Exercise brief -> Copy the lines below word for word, but leave out the pictures.
● ● ● ● ● ● ●
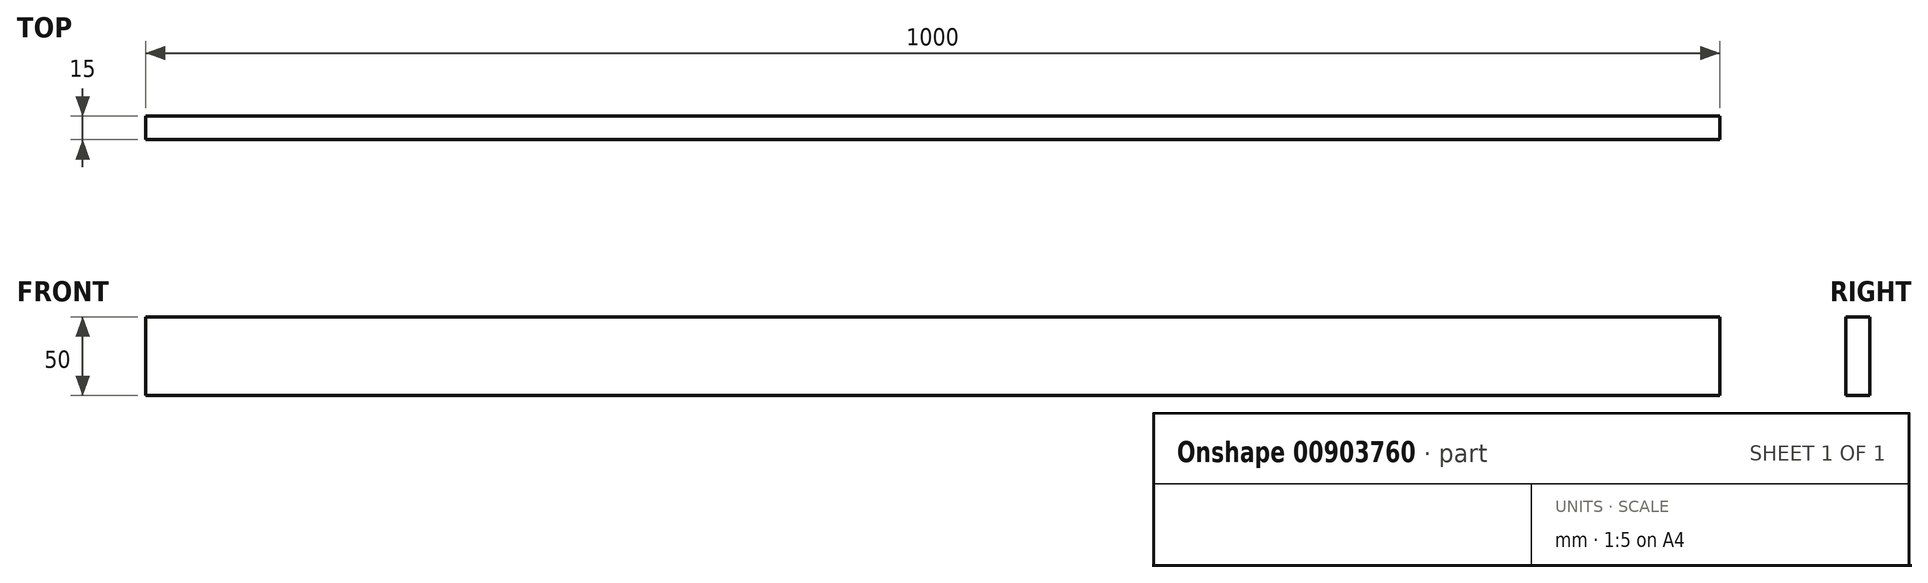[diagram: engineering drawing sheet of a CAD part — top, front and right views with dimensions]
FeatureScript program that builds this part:
annotation { "Feature Type Name" : "Feature", "Feature Type Description" : "" }
export const myFeature = defineFeature(function(context is Context, id is Id, definition is map)
    precondition{}
    {
        {
            var Q0;
            Q0=qCreatedBy(makeId("Front.planeOp"),FACE);
            var sketch = newSketch(context, id + "F0", { "sketchPlane" : qUnion([Q0])});
            skLineSegment(sketch, "E0.bottom", {"start": v(-500, 25) * mm, "end": v(500, 25) * mm});
            skLineSegment(sketch, "E0.top", {"start": v(-500, -25) * mm, "end": v(500, -25) * mm});
            skLineSegment(sketch, "E0.left", {"start": v(-500, 25) * mm, "end": v(-500, -25) * mm});
            skLineSegment(sketch, "E0.right", {"start": v(500, 25) * mm, "end": v(500, -25) * mm});
            skSolve(sketch);
        }
        {
            var Q0;
            Q0=makeQuery(id+"F0.imprint","IMPRINT",FACE,{"disambiguationData":[TD([[makeQuery(id+"F0.imprint","IMPRINT",EDGE,{"derivedFrom":sQuery(id+"F0.wireOp",EDGE,"E0.bottom")}),-1.0]])]});
            extrude(context, id + "F1", {"entities" : qUnion([Q0]), "depth" : 15 * mm, "offsetDistance" : 25 * mm});
        }
    });
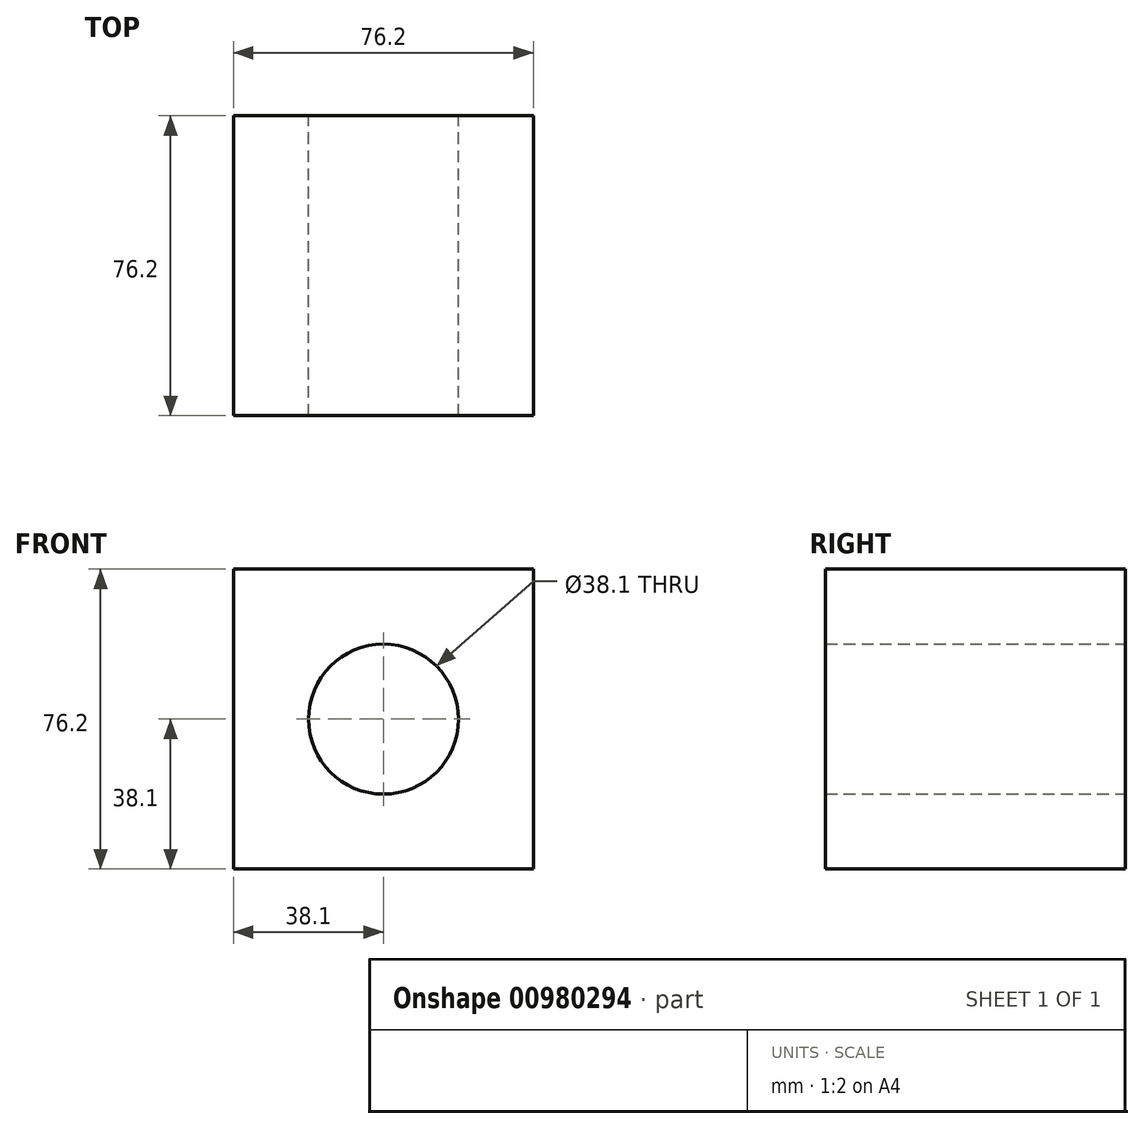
● ● ● ● ● ● ●
The result ->
[diagram: engineering drawing sheet of a CAD part — top, front and right views with dimensions]
FeatureScript program that builds this part:
annotation { "Feature Type Name" : "Feature", "Feature Type Description" : "" }
export const myFeature = defineFeature(function(context is Context, id is Id, definition is map)
    precondition{}
    {
        {
            var Q0;
            Q0=qCreatedBy(makeId("Front.planeOp"),FACE);
            var sketch = newSketch(context, id + "F0", { "sketchPlane" : qUnion([Q0])});
            skLineSegment(sketch, "E0.bottom", {"start": v(-500, 25) * mm, "end": v(500, 25) * mm});
            skLineSegment(sketch, "E0.top", {"start": v(-500, -25) * mm, "end": v(500, -25) * mm});
            skLineSegment(sketch, "E0.left", {"start": v(-500, 25) * mm, "end": v(-500, -25) * mm});
            skLineSegment(sketch, "E0.right", {"start": v(500, 25) * mm, "end": v(500, -25) * mm});
            skSolve(sketch);
        }
        {
            var Q0;
            Q0=makeQuery(id+"F0.imprint","IMPRINT",FACE,{"disambiguationData":[TD([[makeQuery(id+"F0.imprint","IMPRINT",EDGE,{"derivedFrom":sQuery(id+"F0.wireOp",EDGE,"E0.bottom")}),-1.0]])]});
            extrude(context, id + "F1", {"entities" : qUnion([Q0]), "depth" : 15 * mm, "offsetDistance" : 25 * mm});
        }
    });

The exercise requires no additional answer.